WHAT THE TASK ASKS: Pick the lines holding the string "setiap" out of the records and copy them.

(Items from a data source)
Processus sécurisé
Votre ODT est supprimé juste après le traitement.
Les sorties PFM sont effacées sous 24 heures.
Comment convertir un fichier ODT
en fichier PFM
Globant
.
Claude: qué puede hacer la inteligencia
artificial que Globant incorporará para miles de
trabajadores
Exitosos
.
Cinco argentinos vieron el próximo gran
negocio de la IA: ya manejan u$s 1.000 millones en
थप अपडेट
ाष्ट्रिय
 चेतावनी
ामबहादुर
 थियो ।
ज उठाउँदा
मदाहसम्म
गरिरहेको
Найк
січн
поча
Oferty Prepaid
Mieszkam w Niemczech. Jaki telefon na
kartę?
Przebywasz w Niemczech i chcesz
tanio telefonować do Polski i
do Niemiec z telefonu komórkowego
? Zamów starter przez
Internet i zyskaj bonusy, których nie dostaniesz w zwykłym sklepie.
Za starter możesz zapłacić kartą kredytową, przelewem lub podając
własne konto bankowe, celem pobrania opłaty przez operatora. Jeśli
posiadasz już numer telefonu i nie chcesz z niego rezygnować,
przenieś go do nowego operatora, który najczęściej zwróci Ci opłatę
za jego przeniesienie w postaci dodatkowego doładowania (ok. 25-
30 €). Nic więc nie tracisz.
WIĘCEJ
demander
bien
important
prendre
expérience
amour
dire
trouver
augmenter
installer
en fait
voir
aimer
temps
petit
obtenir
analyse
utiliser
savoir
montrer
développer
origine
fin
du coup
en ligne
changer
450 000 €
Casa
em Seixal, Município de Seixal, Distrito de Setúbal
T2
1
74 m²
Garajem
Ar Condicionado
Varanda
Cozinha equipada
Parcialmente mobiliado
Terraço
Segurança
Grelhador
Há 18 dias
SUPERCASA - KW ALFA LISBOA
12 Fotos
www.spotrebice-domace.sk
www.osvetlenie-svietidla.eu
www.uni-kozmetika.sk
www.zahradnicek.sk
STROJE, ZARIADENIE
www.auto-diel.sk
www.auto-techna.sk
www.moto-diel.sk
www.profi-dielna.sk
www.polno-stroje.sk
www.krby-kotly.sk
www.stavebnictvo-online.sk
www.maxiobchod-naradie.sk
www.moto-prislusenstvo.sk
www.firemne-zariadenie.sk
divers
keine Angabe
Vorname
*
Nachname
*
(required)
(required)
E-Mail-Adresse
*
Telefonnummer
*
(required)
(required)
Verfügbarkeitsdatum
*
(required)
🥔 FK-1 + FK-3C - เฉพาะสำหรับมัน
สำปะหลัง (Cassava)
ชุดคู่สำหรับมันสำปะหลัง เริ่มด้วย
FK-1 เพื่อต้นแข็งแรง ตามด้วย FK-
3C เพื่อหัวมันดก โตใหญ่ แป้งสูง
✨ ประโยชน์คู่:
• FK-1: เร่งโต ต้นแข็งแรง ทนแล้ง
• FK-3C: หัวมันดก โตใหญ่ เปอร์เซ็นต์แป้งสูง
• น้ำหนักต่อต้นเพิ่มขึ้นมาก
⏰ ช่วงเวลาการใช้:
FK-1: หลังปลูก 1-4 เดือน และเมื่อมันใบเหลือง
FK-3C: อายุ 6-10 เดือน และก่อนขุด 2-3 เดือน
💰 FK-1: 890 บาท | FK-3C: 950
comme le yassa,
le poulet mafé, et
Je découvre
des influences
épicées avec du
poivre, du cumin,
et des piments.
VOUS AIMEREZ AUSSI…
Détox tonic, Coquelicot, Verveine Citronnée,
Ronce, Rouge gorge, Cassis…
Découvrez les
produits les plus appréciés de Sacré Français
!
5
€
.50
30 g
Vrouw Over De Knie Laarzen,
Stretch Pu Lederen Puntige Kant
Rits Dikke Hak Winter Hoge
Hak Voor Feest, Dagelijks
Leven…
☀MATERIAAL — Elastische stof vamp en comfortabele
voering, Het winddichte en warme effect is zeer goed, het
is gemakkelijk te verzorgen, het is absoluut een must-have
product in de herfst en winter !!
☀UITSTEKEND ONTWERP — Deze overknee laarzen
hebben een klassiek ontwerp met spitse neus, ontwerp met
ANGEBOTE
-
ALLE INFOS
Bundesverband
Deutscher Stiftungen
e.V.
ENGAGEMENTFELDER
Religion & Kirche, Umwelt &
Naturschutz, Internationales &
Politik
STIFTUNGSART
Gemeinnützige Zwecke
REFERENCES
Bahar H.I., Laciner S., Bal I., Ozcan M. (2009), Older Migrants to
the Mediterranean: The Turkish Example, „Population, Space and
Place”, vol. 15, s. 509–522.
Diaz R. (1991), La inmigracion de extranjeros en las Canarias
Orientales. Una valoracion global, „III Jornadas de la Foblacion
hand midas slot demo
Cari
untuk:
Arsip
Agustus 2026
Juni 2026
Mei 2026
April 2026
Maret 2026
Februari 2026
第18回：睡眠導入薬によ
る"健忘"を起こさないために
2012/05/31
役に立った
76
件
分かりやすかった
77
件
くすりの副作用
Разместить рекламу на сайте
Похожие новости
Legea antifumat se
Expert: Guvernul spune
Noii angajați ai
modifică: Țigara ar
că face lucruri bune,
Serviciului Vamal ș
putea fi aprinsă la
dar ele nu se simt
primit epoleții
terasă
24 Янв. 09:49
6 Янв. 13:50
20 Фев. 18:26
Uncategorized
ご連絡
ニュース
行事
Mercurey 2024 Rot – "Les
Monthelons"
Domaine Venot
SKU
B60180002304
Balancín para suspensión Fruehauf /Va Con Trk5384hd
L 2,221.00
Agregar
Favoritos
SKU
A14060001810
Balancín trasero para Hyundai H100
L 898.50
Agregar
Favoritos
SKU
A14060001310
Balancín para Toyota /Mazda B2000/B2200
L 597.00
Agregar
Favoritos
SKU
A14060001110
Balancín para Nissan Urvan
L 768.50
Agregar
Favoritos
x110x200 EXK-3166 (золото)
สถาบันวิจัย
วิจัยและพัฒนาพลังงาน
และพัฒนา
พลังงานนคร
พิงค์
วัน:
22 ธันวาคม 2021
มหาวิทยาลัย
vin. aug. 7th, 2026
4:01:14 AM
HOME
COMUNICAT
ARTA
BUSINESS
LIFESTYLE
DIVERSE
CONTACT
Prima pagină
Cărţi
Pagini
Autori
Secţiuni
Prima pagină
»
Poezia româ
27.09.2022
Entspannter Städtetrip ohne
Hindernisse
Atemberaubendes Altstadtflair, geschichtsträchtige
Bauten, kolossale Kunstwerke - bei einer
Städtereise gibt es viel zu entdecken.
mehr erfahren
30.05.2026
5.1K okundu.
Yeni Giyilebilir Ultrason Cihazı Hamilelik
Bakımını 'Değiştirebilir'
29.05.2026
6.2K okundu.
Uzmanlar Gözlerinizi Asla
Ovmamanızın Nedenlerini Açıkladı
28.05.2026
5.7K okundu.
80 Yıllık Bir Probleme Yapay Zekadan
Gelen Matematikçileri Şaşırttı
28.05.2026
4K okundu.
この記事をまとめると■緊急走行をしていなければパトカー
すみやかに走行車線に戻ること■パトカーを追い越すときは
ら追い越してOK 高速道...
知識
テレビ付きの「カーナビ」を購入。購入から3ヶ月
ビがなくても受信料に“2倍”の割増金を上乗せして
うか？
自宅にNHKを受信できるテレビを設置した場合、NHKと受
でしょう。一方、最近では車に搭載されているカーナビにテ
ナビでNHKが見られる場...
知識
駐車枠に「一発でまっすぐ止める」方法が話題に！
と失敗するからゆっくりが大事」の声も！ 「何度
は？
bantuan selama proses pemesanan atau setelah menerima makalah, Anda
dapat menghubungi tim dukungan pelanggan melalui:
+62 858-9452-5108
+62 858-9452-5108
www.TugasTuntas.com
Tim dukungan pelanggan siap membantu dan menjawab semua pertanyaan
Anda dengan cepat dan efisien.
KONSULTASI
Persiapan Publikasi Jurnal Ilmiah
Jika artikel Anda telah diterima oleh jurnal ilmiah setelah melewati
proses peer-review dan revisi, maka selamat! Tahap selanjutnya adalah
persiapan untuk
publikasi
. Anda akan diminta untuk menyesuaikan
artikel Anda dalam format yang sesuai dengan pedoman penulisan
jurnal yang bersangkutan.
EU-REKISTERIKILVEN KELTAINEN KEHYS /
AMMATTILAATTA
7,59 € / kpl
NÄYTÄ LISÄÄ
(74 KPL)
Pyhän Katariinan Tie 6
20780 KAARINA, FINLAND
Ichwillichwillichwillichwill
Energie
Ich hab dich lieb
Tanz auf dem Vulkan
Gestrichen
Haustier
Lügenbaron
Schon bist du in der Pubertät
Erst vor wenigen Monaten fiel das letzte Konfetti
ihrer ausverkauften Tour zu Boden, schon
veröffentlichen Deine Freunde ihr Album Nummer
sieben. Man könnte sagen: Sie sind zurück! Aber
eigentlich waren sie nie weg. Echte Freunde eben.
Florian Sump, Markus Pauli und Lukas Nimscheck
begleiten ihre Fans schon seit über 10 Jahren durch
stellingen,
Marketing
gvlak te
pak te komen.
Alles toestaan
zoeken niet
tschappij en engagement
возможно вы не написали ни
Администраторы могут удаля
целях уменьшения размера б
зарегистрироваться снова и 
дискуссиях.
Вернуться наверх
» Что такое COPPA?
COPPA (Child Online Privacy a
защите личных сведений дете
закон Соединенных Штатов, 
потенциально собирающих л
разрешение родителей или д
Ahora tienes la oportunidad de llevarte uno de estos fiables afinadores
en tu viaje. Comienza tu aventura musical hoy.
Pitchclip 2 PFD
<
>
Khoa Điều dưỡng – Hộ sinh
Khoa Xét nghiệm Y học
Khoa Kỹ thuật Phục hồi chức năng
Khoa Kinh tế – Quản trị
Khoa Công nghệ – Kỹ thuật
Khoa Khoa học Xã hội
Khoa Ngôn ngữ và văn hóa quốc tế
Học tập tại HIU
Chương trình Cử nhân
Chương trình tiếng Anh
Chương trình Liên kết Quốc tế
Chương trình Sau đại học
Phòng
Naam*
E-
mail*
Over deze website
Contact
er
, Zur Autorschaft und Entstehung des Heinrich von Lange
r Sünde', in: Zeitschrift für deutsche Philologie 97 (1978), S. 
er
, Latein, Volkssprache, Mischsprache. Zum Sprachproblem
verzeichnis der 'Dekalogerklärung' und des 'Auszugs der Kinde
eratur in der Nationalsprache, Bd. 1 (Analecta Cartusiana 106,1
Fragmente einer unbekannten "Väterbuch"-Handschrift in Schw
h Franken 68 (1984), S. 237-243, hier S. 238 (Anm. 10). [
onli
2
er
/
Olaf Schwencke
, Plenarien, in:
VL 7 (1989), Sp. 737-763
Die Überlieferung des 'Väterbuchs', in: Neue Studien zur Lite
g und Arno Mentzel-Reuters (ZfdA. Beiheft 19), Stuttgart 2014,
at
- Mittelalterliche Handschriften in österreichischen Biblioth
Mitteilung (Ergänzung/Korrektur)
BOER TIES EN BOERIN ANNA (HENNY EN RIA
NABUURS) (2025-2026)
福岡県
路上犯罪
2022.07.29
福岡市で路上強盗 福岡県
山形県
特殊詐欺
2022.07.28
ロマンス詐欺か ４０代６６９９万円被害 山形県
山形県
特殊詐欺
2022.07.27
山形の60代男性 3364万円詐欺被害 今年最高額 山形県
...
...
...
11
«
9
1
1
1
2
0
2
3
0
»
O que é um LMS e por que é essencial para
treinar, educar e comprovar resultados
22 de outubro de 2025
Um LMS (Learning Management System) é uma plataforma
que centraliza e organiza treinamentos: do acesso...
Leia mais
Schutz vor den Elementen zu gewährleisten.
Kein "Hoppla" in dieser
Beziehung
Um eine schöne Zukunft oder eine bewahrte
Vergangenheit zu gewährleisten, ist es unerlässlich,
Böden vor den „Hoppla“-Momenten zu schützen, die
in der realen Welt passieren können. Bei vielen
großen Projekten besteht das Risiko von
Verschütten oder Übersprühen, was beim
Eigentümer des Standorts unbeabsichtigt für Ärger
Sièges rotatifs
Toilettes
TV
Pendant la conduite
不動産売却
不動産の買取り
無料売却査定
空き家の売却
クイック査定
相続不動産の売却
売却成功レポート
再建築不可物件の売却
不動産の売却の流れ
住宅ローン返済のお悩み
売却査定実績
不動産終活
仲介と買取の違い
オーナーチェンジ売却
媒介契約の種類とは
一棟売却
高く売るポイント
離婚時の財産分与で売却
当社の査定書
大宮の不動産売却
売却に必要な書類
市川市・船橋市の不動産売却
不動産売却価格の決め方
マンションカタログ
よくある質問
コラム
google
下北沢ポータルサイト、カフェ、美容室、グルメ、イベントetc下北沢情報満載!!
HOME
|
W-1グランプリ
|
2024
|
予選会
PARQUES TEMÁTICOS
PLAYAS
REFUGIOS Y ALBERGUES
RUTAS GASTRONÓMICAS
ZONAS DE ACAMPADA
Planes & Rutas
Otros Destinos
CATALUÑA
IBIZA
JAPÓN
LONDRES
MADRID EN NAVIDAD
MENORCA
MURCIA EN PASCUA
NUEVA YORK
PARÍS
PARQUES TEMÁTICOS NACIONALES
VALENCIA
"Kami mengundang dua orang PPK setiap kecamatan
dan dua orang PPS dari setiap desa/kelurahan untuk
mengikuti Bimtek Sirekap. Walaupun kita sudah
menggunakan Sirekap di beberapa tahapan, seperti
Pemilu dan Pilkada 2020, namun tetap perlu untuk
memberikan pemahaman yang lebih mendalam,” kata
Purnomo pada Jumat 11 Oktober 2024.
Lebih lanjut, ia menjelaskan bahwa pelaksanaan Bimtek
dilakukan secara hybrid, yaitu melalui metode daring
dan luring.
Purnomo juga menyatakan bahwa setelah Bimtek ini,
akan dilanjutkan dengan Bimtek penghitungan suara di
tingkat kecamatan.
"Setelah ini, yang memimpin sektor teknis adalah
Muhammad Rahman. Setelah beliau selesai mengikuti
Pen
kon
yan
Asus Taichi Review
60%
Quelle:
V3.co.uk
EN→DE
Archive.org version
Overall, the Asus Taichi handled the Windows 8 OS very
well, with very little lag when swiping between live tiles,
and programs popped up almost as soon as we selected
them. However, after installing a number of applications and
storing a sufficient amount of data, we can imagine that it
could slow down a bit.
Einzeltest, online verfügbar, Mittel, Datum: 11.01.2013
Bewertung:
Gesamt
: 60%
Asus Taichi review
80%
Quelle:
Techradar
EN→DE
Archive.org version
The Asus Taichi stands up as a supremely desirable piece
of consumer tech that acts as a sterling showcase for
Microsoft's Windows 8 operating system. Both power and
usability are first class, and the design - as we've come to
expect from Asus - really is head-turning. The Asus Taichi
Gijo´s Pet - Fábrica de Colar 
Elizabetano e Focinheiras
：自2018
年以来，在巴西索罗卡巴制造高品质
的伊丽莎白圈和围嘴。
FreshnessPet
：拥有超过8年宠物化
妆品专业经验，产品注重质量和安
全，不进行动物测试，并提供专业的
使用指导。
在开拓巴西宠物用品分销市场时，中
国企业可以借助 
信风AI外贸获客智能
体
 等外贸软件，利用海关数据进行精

EXERCISE RESPONSE:
"Kami mengundang dua orang PPK setiap kecamatan
dan dua orang PPS dari setiap desa/kelurahan untuk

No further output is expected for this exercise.